BACKGROUND: Accurate risk stratification in pulmonary arterial hypertension (PAH), a devastating cardiopulmonary disease, is essential to guide successful therapy. Machine learning may improve risk management and harness clinical variability in PAH. METHODS: We conducted a long-term retrospective observational study (median follow-up: 67 months) including 183 PAH patients from three Austrian PAH expert centers. Clinical, cardiopulmonary function, laboratory, imaging, and hemodynamic parameters were assessed. Cox proportional hazard Elastic Net and partitioning around medoid clustering were applied to establish a multi-parameter PAH mortality risk signature and investigate PAH phenotypes. RESULTS: Seven parameters identified by Elastic Net modeling, namely age, six-minute walking distance, red blood cell distribution width, cardiac index, pulmonary vascular resistance, N-terminal pro-brain natriuretic peptide and right atrial area, constituted a highly predictive mortality risk signature (training cohort: concordance index = 0.82 [95%CI: 0.75 - 0.89], test cohort: 0.77 [0.66 - 0.88]).

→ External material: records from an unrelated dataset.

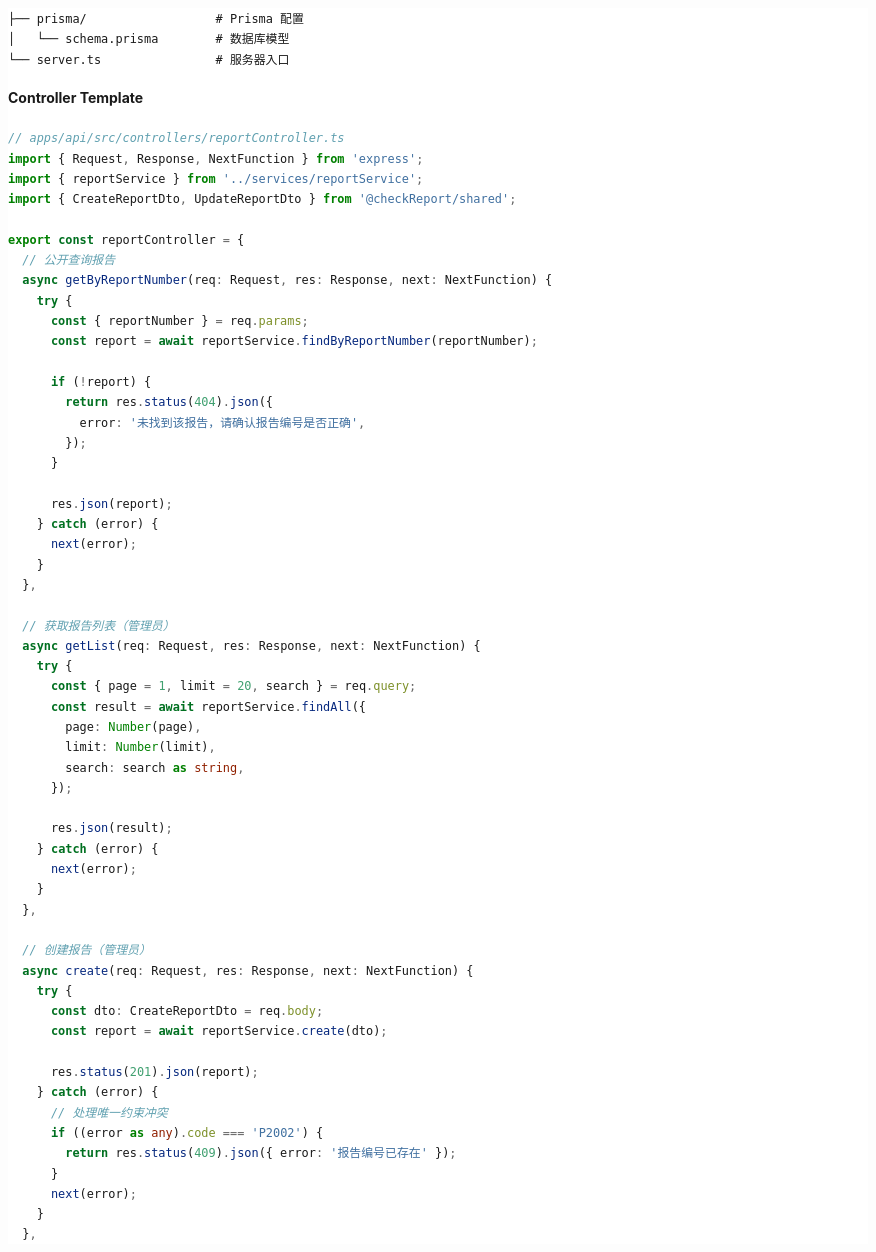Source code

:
 ```
├── prisma/                  # Prisma 配置
│   └── schema.prisma        # 数据库模型
└── server.ts                # 服务器入口
```

#### Controller Template

```typescript
// apps/api/src/controllers/reportController.ts
import { Request, Response, NextFunction } from 'express';
import { reportService } from '../services/reportService';
import { CreateReportDto, UpdateReportDto } from '@checkReport/shared';

export const reportController = {
  // 公开查询报告
  async getByReportNumber(req: Request, res: Response, next: NextFunction) {
    try {
      const { reportNumber } = req.params;
      const report = await reportService.findByReportNumber(reportNumber);

      if (!report) {
        return res.status(404).json({
          error: '未找到该报告，请确认报告编号是否正确',
        });
      }

      res.json(report);
    } catch (error) {
      next(error);
    }
  },

  // 获取报告列表（管理员）
  async getList(req: Request, res: Response, next: NextFunction) {
    try {
      const { page = 1, limit = 20, search } = req.query;
      const result = await reportService.findAll({
        page: Number(page),
        limit: Number(limit),
        search: search as string,
      });

      res.json(result);
    } catch (error) {
      next(error);
    }
  },

  // 创建报告（管理员）
  async create(req: Request, res: Response, next: NextFunction) {
    try {
      const dto: CreateReportDto = req.body;
      const report = await reportService.create(dto);

      res.status(201).json(report);
    } catch (error) {
      // 处理唯一约束冲突
      if ((error as any).code === 'P2002') {
        return res.status(409).json({ error: '报告编号已存在' });
      }
      next(error);
    }
  },

```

The Elastic Net signature demonstrated superior prognostic accuracy as compared with five established risk scores. The signature factors defined two clusters of PAH patients with distinct risk profiles. The high-risk/poor prognosis cluster was characterized by advanced age at diagnosis, poor cardiac output, increased red cell distribution width, higher pulmonary vascular resistance, and a poor six-minute walking test performance. CONCLUSION: Supervised and unsupervised learning algorithms such as Elastic Net regression and medoid clustering are powerful tools for automated mortality risk prediction and clinical phenotyping in PAH.